I showed her the door at last.

 • • •

Without enthusiasm, I added R
4
to my notes, and hoped she was the last; each of Miss R.'s varying selves, I thought, proved more disagreeable than the last—always, of course, excepting Beth, who, although weak and almost helpless, was at least possessed of a kind of winsomeness, and engaging in her very helplessness. I found myself, lying awake that night in bed—one finds, I think, that even with a clear conscience there comes an age when sleep forsakes the weary mind; I am not elderly, but I frequently, now, court sleep in vain—that I was telling over and over, as though they were figures in a charade, my four girls: Elizabeth the numb, the stupid, the inarticulate, but somehow enduring, since she had remained behind to carry on when the rest of them went under; Beth, the sweet and susceptible; Betsy, the wanton and wild; and Bess, the arrogant and cheap. I perceived that no one of these could possibly be permitted to assume the role of the true, complete (by very definition none of
them
could be complete!) Miss R., and, equally, none of them could be judged “imposters”; Miss R. would be at last a combination in some manner of all four, although I must admit that the contemplation of a personality combining Elizabeth's stupidity with Beth's weakness, Betsy's viciousness with Bess's arrogance, left me with an urge to throw the blankets over my face and hide myself!

I saw myself, if the analogy be not too extreme, much like a Frankenstein with all the materials for a monster ready at hand, and when I slept, it was with dreams of myself patching and tacking together, trying most hideously to chip away the evil from Betsy and leave what little was good, while the other three stood by mockingly, waiting their turns.

As I sat the next morning at my desk, putting my notes in order, I heard Miss Hartley's surprised voice in the outer office, and then the door to my private office slammed open, and Betsy ripped in, raging like a fury, shaking and white; “What is this, you old fool,” she shouted, without even closing the door, “what is this I hear, that you have chosen this proud cold beastly bitch
*
to manage all of us now? Do you think I'm going to let you get away with anything like that? Do you suppose—”

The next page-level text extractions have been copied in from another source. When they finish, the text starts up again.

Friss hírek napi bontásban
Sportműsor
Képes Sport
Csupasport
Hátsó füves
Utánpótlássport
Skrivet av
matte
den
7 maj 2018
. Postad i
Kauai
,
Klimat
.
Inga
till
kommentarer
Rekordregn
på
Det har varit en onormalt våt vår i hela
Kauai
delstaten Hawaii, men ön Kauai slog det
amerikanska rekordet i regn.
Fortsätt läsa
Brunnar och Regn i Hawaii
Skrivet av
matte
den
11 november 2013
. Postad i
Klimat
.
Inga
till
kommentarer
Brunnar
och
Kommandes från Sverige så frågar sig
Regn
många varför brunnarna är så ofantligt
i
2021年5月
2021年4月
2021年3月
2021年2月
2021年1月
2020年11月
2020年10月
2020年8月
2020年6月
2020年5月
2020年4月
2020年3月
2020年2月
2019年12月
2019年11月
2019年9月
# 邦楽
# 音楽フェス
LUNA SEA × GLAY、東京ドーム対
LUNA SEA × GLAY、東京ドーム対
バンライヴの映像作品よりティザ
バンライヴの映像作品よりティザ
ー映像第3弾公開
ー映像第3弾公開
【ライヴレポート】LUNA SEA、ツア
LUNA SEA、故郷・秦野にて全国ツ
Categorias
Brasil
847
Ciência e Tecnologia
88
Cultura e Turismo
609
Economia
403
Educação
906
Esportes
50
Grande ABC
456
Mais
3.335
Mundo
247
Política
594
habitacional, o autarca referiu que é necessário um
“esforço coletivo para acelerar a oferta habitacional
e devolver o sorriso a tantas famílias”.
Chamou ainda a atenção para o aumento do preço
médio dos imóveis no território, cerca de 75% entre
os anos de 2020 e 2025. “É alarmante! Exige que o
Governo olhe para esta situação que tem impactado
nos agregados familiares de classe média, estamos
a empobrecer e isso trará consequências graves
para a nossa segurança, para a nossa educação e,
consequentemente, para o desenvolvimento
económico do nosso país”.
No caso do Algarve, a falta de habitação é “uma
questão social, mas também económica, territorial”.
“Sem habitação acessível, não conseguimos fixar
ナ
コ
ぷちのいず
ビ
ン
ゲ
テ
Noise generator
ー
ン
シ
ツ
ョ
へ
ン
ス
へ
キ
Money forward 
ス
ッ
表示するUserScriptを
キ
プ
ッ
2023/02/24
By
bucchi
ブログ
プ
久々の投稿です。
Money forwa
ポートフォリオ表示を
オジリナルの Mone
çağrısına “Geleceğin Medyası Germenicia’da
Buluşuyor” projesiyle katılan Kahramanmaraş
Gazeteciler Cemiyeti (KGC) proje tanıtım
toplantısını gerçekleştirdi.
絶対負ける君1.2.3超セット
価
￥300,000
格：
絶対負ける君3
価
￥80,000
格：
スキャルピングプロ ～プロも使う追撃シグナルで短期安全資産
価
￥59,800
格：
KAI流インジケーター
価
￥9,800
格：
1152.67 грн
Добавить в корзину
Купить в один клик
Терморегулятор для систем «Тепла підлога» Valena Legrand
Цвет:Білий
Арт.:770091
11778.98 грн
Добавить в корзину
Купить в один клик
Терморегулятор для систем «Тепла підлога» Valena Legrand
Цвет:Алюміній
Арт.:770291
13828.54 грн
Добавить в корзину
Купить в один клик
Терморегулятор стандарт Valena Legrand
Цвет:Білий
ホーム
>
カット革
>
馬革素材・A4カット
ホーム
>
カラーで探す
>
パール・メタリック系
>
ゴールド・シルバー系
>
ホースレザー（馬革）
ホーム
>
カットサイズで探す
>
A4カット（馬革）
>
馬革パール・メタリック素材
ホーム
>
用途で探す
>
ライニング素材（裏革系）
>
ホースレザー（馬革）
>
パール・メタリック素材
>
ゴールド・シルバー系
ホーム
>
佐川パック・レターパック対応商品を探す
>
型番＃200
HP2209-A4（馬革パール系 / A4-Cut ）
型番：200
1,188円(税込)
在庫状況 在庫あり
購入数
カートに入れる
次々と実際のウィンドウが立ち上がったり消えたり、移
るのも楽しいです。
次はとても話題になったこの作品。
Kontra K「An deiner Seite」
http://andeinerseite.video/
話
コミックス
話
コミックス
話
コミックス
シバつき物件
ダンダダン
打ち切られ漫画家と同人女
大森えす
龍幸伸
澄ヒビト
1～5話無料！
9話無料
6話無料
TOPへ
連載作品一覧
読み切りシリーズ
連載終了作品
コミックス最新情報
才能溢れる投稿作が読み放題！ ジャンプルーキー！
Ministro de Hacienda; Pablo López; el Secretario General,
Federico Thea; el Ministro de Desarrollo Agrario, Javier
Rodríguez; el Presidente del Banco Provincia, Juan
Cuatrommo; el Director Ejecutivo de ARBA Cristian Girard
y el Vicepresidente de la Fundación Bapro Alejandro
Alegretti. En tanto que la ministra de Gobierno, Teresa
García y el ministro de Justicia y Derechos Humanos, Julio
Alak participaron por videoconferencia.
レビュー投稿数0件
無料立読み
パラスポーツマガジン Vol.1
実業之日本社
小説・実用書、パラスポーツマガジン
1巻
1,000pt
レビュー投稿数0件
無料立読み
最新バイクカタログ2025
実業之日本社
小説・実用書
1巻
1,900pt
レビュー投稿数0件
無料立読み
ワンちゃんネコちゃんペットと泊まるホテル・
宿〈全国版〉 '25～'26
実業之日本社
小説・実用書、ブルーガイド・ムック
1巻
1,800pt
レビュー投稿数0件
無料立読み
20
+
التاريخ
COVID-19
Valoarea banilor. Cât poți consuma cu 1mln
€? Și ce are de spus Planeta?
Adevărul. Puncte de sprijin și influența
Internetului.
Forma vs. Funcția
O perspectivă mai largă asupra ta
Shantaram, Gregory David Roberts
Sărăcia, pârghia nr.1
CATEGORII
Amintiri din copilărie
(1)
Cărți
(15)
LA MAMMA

“Close the door, please,” I said quietly, “and moderate your language. Even if you are not a lady, you are addressing a gentleman.”

She laughed, uncaring for the harm she did her own cause by angering me, and I swear that I thought for a moment she might strike me; she came up to the desk and leaned over (and I most heartily grateful to be securely behind such a solid piece of furniture) and shouted into my very face, “Madman! What are you doing to all of us?”

“My dear Betsy,” I said imploringly, “do compose yourself, I beg of you; I cannot possibly discuss the matter with you so long as you are in this overwrought state.”

She quieted somewhat, and stood with her hands shaking and her eyes, flashing, pressed close against the other side of the desk. Still more than half afraid that she might suddenly spring at me, I held myself tense, back against the wall, and with an effort kept my voice quiet and steady as I asked her to sit down. “For,” I added, “we cannot talk quietly, you and I, until we sit together like human beings, and do not hold one another at bay like animals.”

Apparently seeing that I was not afraid of her, she gave a resigned shrug and threw herself into her usual chair, where she sat with her face turned from me and her hands still clenched into fists. I took the first real breath I had drawn since she entered my office, and passed warily around her to close the door. “Now, my dear,” I said, returning to my own chair behind the desk, “tell me what has upset you so.”

“Well,” said Betsy, as one diagramming an enormous injustice, “Lizzie and Beth and I are all your old friends, and even though you don't like
me,
it's not fair to pick a stranger to take charge of us.”

“I am not going to put anyone in charge, as you call it. This Bess is merely another self, just like yourself and Beth and Elizabeth.”

“She's not like
me,
” Betsy said. “She's awful.”

I smiled at the pot calling the kettle black, and continued, “My intention is not to choose among you, but to coax you all back together into a whole person again. Why should you suppose that I am discriminating against the rest of you in favor of Bess?”